As novas punições estabelecem um aumento significativo nas sentenças. Para crimes como produção, reprodução, direção, fotografia, filmagem ou registro de conteúdo de violência sexual contra crianças e adolescentes, bem como sua venda ou exposição, a pena base salta de 4 a 8 anos para 4 a 10 anos de reclusão, além de multa. Essa pena é ainda agravada em um terço quando a comercialização ou exibição ocorre por meio da internet e redes sociais, um cenário comum na Amazônia, onde a conectividade, ainda que em expansão, facilita a disseminação desse material.
O projeto também eleva a penalidade para quem oferece, troca, disponibiliza, transmite, distribui, publica ou divulga material de violência sexual contra menores. A pena passa de 3 a 6 anos para 4 a 10 anos de reclusão e multa. Para quem adquire, possui ou armazena esse tipo de conteúdo, a pena salta de 1 a 4 anos para 3 a 6 anos de reclusão e multa. Estes números refletem a preocupação em coibir não apenas a produção, mas também a circulação e o armazenamento do material, que alimenta a indústria do abuso.
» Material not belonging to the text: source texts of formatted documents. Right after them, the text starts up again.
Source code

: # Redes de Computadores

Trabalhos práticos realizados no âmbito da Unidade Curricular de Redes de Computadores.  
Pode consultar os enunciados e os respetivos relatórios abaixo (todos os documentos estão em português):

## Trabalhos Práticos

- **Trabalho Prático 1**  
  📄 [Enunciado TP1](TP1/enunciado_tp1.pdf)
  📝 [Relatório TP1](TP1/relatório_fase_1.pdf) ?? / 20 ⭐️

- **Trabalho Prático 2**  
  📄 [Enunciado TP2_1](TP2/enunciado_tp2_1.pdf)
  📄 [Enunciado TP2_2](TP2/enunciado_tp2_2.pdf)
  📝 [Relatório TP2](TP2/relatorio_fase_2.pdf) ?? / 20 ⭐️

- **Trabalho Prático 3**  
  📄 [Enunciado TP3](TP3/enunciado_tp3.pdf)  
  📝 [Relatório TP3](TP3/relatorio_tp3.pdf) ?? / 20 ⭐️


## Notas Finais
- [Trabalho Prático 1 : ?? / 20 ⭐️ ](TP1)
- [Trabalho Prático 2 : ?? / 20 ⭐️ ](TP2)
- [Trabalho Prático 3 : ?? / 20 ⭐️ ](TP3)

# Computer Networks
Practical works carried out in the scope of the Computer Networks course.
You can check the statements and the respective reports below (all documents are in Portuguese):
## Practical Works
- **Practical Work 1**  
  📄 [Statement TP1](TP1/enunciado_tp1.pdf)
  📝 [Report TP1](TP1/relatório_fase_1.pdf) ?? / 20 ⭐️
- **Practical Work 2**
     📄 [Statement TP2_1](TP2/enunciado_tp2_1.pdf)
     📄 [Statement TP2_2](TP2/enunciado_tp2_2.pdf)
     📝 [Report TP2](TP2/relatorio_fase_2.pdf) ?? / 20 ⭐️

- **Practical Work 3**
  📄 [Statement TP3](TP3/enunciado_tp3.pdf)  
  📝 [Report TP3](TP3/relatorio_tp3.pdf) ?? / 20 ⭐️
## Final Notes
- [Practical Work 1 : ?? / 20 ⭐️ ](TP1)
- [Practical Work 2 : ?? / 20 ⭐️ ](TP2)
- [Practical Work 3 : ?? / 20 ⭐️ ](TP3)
Um ponto crucial do PL é o combate ao uso de tecnologias avançadas. O emprego de inteligência artificial e deepfakes para aliciamento ou produção de conteúdo abusivo resulta em um aumento de pena de um terço a dois terços. O mesmo acréscimo se aplica ao uso de perfis falsos, jogos online e redes sociais para atrair e explorar crianças. A Amazônia, com suas vastas áreas e populações em diferentes níveis de acesso digital, enfrenta desafios únicos na fiscalização e na educação sobre os perigos online. O aumento da pena visa dissuadir criminosos que se aproveitam da vulnerabilidade de jovens em regiões remotas, onde a supervisão parental pode ser mais desafiadora.
O projeto detalha ainda o agravamento da pena quando o agressor se aproveita de uma relação de convivência pessoal, autoridade, cuidado ou familiar para praticar a violência, também com um aumento de um terço a dois terços. Essa medida busca proteger crianças e adolescentes em seus círculos mais próximos, um aspecto fundamental para a segurança familiar, especialmente em comunidades tradicionais da região amazônica.
Além das medidas repressivas, o PL 3066/2025 inclui disposições para a proteção das vítimas. A aprovação deste projeto representa um avanço na resposta do Estado brasileiro aos crimes sexuais digitais, buscando criar um ambiente online mais seguro para as novas gerações, um desafio que se estende por todo o território nacional, incluindo os estados da Amazônia Legal como Pará (PA), Amazonas (AM) e Amapá (AP).